## [TO DO]
Give each record below again, without a single difference.

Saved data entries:

━━━━

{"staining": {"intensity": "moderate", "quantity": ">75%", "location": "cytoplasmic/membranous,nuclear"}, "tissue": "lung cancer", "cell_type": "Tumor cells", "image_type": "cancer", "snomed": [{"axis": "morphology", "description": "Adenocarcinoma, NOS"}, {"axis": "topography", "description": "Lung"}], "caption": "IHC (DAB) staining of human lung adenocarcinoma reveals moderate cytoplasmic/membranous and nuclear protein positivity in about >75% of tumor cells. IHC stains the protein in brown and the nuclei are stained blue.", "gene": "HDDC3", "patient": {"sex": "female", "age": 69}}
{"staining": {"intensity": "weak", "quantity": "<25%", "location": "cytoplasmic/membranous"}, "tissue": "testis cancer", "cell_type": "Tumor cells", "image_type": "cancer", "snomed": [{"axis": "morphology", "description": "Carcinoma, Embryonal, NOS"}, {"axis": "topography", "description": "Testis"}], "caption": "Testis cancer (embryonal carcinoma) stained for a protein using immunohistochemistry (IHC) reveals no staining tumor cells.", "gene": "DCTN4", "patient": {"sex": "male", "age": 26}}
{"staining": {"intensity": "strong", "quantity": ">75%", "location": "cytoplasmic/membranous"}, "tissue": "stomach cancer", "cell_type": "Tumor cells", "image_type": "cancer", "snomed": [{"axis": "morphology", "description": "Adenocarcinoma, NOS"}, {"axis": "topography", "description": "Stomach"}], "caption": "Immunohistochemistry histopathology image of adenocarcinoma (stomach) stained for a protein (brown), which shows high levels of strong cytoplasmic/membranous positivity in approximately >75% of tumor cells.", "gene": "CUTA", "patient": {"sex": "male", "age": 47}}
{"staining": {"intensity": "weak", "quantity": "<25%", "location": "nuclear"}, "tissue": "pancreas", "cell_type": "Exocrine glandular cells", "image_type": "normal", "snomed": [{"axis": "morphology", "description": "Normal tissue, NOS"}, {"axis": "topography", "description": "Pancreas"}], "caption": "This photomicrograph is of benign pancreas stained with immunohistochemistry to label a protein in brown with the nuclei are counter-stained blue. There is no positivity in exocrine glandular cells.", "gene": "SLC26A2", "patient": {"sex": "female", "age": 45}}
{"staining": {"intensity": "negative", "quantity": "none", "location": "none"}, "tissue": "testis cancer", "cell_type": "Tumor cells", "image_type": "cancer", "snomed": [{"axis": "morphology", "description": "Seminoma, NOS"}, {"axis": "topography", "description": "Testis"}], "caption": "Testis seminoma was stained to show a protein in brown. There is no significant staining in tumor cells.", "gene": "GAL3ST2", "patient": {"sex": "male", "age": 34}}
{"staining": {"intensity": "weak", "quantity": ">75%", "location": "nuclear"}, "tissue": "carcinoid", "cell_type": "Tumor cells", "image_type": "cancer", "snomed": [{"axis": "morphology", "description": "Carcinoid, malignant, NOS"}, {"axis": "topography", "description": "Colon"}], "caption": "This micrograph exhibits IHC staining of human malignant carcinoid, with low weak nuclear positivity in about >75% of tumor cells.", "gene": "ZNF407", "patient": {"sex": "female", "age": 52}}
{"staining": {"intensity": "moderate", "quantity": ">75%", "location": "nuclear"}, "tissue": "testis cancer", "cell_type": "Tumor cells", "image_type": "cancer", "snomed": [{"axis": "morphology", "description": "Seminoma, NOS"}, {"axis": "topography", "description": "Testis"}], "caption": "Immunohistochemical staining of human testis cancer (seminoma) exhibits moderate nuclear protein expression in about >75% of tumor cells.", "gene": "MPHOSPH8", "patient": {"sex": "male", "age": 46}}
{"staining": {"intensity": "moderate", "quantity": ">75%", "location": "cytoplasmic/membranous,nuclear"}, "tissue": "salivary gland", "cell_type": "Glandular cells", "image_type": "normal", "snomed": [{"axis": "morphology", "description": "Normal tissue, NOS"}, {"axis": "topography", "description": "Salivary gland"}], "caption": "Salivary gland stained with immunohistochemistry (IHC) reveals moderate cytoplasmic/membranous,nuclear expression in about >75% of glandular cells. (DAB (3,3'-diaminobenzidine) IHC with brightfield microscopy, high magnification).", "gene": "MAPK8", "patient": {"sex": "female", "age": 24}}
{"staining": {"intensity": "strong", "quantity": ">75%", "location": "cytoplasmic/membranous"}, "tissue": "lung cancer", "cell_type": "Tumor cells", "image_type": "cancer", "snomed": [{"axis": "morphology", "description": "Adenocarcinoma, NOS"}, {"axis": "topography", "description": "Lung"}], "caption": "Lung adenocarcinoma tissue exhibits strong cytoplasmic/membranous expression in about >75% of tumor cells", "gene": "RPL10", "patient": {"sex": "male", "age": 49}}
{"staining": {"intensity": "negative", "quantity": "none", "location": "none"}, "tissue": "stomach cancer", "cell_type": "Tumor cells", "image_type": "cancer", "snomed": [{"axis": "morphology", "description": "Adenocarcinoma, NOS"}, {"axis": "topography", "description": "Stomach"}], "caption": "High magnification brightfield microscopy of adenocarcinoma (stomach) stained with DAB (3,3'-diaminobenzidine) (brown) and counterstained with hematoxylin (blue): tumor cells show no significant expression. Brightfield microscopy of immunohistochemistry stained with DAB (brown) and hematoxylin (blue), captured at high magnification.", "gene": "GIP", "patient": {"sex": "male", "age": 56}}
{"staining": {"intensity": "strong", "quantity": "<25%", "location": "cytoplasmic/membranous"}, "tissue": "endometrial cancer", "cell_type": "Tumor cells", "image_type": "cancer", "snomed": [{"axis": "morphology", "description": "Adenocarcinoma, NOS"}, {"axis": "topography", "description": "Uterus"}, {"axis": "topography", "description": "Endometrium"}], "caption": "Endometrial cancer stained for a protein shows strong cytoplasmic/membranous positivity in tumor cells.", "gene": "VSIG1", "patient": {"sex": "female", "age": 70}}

━━━━

## [OUTPUT]
{"staining": {"intensity": "moderate", "quantity": ">75%", "location": "cytoplasmic/membranous,nuclear"}, "tissue": "lung cancer", "cell_type": "Tumor cells", "image_type": "cancer", "snomed": [{"axis": "morphology", "description": "Adenocarcinoma, NOS"}, {"axis": "topography", "description": "Lung"}], "caption": "IHC (DAB) staining of human lung adenocarcinoma reveals moderate cytoplasmic/membranous and nuclear protein positivity in about >75% of tumor cells. IHC stains the protein in brown and the nuclei are stained blue.", "gene": "HDDC3", "patient": {"sex": "female", "age": 69}}
{"staining": {"intensity": "weak", "quantity": "<25%", "location": "cytoplasmic/membranous"}, "tissue": "testis cancer", "cell_type": "Tumor cells", "image_type": "cancer", "snomed": [{"axis": "morphology", "description": "Carcinoma, Embryonal, NOS"}, {"axis": "topography", "description": "Testis"}], "caption": "Testis cancer (embryonal carcinoma) stained for a protein using immunohistochemistry (IHC) reveals no staining tumor cells.", "gene": "DCTN4", "patient": {"sex": "male", "age": 26}}
{"staining": {"intensity": "strong", "quantity": ">75%", "location": "cytoplasmic/membranous"}, "tissue": "stomach cancer", "cell_type": "Tumor cells", "image_type": "cancer", "snomed": [{"axis": "morphology", "description": "Adenocarcinoma, NOS"}, {"axis": "topography", "description": "Stomach"}], "caption": "Immunohistochemistry histopathology image of adenocarcinoma (stomach) stained for a protein (brown), which shows high levels of strong cytoplasmic/membranous positivity in approximately >75% of tumor cells.", "gene": "CUTA", "patient": {"sex": "male", "age": 47}}
{"staining": {"intensity": "weak", "quantity": "<25%", "location": "nuclear"}, "tissue": "pancreas", "cell_type": "Exocrine glandular cells", "image_type": "normal", "snomed": [{"axis": "morphology", "description": "Normal tissue, NOS"}, {"axis": "topography", "description": "Pancreas"}], "caption": "This photomicrograph is of benign pancreas stained with immunohistochemistry to label a protein in brown with the nuclei are counter-stained blue. There is no positivity in exocrine glandular cells.", "gene": "SLC26A2", "patient": {"sex": "female", "age": 45}}
{"staining": {"intensity": "negative", "quantity": "none", "location": "none"}, "tissue": "testis cancer", "cell_type": "Tumor cells", "image_type": "cancer", "snomed": [{"axis": "morphology", "description": "Seminoma, NOS"}, {"axis": "topography", "description": "Testis"}], "caption": "Testis seminoma was stained to show a protein in brown. There is no significant staining in tumor cells.", "gene": "GAL3ST2", "patient": {"sex": "male", "age": 34}}
{"staining": {"intensity": "weak", "quantity": ">75%", "location": "nuclear"}, "tissue": "carcinoid", "cell_type": "Tumor cells", "image_type": "cancer", "snomed": [{"axis": "morphology", "description": "Carcinoid, malignant, NOS"}, {"axis": "topography", "description": "Colon"}], "caption": "This micrograph exhibits IHC staining of human malignant carcinoid, with low weak nuclear positivity in about >75% of tumor cells.", "gene": "ZNF407", "patient": {"sex": "female", "age": 52}}
{"staining": {"intensity": "moderate", "quantity": ">75%", "location": "nuclear"}, "tissue": "testis cancer", "cell_type": "Tumor cells", "image_type": "cancer", "snomed": [{"axis": "morphology", "description": "Seminoma, NOS"}, {"axis": "topography", "description": "Testis"}], "caption": "Immunohistochemical staining of human testis cancer (seminoma) exhibits moderate nuclear protein expression in about >75% of tumor cells.", "gene": "MPHOSPH8", "patient": {"sex": "male", "age": 46}}
{"staining": {"intensity": "moderate", "quantity": ">75%", "location": "cytoplasmic/membranous,nuclear"}, "tissue": "salivary gland", "cell_type": "Glandular cells", "image_type": "normal", "snomed": [{"axis": "morphology", "description": "Normal tissue, NOS"}, {"axis": "topography", "description": "Salivary gland"}], "caption": "Salivary gland stained with immunohistochemistry (IHC) reveals moderate cytoplasmic/membranous,nuclear expression in about >75% of glandular cells. (DAB (3,3'-diaminobenzidine) IHC with brightfield microscopy, high magnification).", "gene": "MAPK8", "patient": {"sex": "female", "age": 24}}
{"staining": {"intensity": "strong", "quantity": ">75%", "location": "cytoplasmic/membranous"}, "tissue": "lung cancer", "cell_type": "Tumor cells", "image_type": "cancer", "snomed": [{"axis": "morphology", "description": "Adenocarcinoma, NOS"}, {"axis": "topography", "description": "Lung"}], "caption": "Lung adenocarcinoma tissue exhibits strong cytoplasmic/membranous expression in about >75% of tumor cells", "gene": "RPL10", "patient": {"sex": "male", "age": 49}}
{"staining": {"intensity": "negative", "quantity": "none", "location": "none"}, "tissue": "stomach cancer", "cell_type": "Tumor cells", "image_type": "cancer", "snomed": [{"axis": "morphology", "description": "Adenocarcinoma, NOS"}, {"axis": "topography", "description": "Stomach"}], "caption": "High magnification brightfield microscopy of adenocarcinoma (stomach) stained with DAB (3,3'-diaminobenzidine) (brown) and counterstained with hematoxylin (blue): tumor cells show no significant expression. Brightfield microscopy of immunohistochemistry stained with DAB (brown) and hematoxylin (blue), captured at high magnification.", "gene": "GIP", "patient": {"sex": "male", "age": 56}}
{"staining": {"intensity": "strong", "quantity": "<25%", "location": "cytoplasmic/membranous"}, "tissue": "endometrial cancer", "cell_type": "Tumor cells", "image_type": "cancer", "snomed": [{"axis": "morphology", "description": "Adenocarcinoma, NOS"}, {"axis": "topography", "description": "Uterus"}, {"axis": "topography", "description": "Endometrium"}], "caption": "Endometrial cancer stained for a protein shows strong cytoplasmic/membranous positivity in tumor cells.", "gene": "VSIG1", "patient": {"sex": "female", "age": 70}}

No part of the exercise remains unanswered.